* [Extract to read]:

________

Hey, Y’all, I’d Like A Job

Another update from the Jungle….

It’s been a long day and Mary is catching up on her emails. As she deletes all the unsolicited introductions from sales people trying to sell her stuff she either doesn’t want or can’t afford, she wonders again if she was completely nuts to open her own business.

When she’s not avoiding obnoxious sales pitches, she’s dealing with job seekers. She can track the college graduation season simply by the number of unsolicited emails she receives. She rarely reads the attached resumes because of the first impressions created by the emails. The smart graduates use proper grammar and complete sentences in their emails. The smartest graduates actually look at her company website to see what kind of business she runs.

She sighs and clicks on the next email. Its contents strike her so forcibly that she takes a big swig of her single malt scotch. She glances out the window to see if it’s a full moon; it’s not. It’s also too early for the solar eclipse. No natural phenomenon explains the email she’s reading.

The email says, “Hey, y’all, I just graduated from college and I’d love to come work for you if you’ve got an opening. If you don’t have any jobs right now, please keep me in mind when you do. Thx, Candace.”

Mary’s received some strange introductions from job-seekers. She was once chased two city blocks until she realized the crazy man running after her wasn’t a stalker; he was trying to hand deliver his resume.  She’s had friends ask her to hire their college-aged children because some of those young people are otherwise unemployable.

________

[Dataset items]
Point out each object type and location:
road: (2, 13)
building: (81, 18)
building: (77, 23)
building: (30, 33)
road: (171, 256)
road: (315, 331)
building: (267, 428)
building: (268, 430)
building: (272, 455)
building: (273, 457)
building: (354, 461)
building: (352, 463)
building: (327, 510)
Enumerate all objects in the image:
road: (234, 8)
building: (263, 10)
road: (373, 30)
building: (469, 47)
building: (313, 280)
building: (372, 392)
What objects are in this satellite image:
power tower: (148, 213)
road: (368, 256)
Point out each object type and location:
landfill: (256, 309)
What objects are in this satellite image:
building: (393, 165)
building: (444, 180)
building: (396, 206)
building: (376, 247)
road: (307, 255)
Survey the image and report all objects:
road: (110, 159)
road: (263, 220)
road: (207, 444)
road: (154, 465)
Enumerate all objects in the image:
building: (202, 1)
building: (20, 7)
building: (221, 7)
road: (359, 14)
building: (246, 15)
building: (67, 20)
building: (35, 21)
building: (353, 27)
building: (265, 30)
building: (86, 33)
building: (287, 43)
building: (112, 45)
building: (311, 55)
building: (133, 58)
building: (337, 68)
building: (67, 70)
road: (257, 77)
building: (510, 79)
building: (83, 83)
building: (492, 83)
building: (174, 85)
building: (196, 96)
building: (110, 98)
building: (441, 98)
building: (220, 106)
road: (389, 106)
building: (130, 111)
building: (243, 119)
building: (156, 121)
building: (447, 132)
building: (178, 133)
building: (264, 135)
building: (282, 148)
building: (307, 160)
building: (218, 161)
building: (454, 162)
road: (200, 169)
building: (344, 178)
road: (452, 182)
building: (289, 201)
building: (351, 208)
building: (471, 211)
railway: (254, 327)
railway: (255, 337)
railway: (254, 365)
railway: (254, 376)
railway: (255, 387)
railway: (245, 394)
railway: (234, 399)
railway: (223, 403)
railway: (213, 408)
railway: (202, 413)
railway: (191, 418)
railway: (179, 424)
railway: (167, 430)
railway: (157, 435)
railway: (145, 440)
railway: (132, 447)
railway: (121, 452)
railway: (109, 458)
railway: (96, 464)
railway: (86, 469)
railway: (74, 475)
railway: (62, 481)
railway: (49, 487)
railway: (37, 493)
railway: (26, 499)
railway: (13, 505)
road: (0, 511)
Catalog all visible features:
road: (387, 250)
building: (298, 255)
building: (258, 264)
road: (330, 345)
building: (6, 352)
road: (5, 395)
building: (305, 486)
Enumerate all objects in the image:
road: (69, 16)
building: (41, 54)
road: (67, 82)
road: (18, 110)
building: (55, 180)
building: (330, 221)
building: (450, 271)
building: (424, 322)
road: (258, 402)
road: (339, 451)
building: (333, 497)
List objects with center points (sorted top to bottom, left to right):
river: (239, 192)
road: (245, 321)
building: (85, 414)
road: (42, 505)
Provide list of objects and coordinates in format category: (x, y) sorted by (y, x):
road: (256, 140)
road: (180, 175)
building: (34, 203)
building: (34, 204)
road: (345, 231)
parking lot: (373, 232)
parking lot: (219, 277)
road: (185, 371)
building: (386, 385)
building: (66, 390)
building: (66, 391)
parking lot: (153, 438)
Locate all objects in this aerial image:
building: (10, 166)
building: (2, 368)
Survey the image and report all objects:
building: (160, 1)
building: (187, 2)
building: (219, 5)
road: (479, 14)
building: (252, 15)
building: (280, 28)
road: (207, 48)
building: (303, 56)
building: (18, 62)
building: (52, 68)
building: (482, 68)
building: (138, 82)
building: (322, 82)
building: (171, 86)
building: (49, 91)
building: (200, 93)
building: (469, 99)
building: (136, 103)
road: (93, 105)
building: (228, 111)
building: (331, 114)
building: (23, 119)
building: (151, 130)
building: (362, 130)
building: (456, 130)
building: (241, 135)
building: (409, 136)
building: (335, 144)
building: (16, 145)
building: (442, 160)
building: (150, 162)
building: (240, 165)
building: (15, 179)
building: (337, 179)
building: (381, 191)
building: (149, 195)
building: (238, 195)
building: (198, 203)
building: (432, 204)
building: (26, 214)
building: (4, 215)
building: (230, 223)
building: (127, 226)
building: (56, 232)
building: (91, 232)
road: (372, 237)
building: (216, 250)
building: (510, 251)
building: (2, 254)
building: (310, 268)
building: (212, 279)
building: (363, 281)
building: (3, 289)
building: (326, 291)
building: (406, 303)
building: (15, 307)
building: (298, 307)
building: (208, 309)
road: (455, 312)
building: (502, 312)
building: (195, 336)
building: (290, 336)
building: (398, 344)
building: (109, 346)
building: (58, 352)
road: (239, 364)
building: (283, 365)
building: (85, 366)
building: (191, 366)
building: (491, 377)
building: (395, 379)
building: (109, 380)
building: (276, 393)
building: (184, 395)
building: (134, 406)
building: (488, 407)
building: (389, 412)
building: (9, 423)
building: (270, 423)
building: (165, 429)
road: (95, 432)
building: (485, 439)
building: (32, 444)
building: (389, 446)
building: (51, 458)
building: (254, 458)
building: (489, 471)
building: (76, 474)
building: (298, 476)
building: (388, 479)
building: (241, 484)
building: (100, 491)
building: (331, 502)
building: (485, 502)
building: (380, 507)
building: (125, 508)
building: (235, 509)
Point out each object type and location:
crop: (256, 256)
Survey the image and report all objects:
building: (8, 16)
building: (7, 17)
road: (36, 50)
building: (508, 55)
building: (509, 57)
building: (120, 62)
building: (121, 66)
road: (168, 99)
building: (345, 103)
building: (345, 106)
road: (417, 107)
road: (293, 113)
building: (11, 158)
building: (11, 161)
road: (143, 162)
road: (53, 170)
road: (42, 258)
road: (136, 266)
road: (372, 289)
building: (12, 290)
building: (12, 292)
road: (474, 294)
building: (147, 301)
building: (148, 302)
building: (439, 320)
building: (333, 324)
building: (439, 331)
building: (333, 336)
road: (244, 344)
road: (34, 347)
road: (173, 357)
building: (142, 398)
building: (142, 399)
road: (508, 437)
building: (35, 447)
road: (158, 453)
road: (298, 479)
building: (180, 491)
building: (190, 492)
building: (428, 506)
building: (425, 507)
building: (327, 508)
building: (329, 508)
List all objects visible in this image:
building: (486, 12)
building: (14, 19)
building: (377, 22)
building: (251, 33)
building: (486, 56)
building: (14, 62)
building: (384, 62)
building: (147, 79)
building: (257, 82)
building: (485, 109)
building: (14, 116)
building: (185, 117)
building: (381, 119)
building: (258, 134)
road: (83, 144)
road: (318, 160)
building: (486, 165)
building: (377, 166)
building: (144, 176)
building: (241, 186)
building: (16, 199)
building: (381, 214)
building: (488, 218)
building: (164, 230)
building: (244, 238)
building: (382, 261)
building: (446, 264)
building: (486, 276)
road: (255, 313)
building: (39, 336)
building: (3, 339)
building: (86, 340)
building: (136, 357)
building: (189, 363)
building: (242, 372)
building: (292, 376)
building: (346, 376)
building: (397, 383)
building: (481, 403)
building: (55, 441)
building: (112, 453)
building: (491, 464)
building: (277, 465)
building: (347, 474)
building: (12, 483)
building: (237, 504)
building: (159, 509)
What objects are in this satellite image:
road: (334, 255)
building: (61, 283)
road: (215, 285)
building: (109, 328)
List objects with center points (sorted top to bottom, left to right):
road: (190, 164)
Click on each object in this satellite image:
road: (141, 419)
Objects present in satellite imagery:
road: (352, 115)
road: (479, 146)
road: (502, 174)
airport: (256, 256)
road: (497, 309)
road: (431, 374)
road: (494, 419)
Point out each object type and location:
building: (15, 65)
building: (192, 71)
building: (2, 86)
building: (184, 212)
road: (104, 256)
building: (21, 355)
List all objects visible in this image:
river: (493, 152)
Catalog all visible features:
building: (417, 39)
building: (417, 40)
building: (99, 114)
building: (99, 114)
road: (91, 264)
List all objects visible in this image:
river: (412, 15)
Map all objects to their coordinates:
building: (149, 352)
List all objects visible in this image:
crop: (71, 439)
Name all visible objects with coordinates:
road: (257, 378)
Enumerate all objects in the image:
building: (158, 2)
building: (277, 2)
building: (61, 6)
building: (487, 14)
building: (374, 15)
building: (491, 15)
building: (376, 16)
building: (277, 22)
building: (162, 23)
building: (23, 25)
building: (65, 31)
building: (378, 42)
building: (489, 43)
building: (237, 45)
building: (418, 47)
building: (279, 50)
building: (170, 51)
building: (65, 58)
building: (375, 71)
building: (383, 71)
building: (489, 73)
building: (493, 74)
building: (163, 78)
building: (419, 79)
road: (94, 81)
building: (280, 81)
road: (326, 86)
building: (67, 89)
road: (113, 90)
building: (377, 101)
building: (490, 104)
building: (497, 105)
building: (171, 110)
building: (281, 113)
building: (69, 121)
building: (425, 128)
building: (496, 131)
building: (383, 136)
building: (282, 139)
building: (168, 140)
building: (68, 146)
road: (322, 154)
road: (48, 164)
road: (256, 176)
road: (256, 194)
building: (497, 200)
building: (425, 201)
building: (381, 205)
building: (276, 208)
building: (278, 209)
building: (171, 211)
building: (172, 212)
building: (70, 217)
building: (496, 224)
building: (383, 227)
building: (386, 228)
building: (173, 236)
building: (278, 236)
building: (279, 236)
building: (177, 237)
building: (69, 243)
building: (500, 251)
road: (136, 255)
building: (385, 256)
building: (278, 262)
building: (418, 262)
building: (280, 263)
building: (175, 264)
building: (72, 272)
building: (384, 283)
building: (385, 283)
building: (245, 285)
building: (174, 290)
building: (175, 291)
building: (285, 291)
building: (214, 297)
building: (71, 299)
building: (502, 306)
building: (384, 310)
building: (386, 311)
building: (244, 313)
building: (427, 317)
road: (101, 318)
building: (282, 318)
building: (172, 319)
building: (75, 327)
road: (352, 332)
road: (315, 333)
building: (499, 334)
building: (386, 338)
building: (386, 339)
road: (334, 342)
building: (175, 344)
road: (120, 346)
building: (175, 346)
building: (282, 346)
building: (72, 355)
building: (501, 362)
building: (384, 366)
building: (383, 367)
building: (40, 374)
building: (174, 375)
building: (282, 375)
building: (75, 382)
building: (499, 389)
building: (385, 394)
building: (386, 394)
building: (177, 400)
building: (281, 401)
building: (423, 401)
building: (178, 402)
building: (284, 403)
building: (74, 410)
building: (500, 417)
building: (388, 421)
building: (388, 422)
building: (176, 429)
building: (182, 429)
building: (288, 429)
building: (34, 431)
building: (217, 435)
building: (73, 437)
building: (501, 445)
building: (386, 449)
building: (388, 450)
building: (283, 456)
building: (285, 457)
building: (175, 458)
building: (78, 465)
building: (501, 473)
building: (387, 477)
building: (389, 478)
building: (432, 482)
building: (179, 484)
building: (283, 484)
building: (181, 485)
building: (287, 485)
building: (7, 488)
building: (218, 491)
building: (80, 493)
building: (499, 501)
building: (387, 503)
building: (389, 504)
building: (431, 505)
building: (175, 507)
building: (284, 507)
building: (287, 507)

________

Transcribe the stretch of the job-seeker post from "She sighs and" through "are otherwise unemployable.".

She sighs and clicks on the next email. Its contents strike her so forcibly that she takes a big swig of her single malt scotch. She glances out the window to see if it’s a full moon; it’s not. It’s also too early for the solar eclipse. No natural phenomenon explains the email she’s reading.

The email says, “Hey, y’all, I just graduated from college and I’d love to come work for you if you’ve got an opening. If you don’t have any jobs right now, please keep me in mind when you do. Thx, Candace.”

Mary’s received some strange introductions from job-seekers. She was once chased two city blocks until she realized the crazy man running after her wasn’t a stalker; he was trying to hand deliver his resume.  She’s had friends ask her to hire their college-aged children because some of those young people are otherwise unemployable.